### Spatial annotation items
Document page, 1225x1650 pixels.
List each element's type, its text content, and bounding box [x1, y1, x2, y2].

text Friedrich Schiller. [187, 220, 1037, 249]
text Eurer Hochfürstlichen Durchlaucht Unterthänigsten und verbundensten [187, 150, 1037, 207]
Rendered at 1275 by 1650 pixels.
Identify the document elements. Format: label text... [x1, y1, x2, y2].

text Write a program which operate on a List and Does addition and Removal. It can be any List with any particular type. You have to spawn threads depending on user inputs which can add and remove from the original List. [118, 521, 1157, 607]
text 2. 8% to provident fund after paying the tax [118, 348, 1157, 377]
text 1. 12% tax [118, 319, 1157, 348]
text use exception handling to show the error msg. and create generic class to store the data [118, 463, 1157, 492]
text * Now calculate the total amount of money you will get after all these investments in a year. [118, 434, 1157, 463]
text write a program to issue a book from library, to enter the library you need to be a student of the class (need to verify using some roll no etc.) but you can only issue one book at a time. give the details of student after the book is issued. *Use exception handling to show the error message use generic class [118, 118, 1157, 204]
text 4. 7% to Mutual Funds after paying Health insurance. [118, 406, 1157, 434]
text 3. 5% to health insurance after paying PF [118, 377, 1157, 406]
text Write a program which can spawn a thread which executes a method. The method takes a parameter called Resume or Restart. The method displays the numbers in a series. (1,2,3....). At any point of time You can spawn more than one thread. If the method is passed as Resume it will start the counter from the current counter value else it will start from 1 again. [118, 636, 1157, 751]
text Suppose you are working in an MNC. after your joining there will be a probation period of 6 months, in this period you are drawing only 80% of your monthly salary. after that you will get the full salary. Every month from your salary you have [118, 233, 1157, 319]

### Problem to work on
Output the lines from the start of the items up to and including the line containing "text Eurer Hochfürstlichen" as a numbered list, leaving out blank lines.

### Solution for this exercise
1. Document page, 1225x1650 pixels.
2. List each element's type, its text content, and bounding box [x1, y1, x2, y2].
3. text Friedrich Schiller. [187, 220, 1037, 249]
4. text Eurer Hochfürstlichen Durchlaucht Unterthänigsten und verbundensten [187, 150, 1037, 207]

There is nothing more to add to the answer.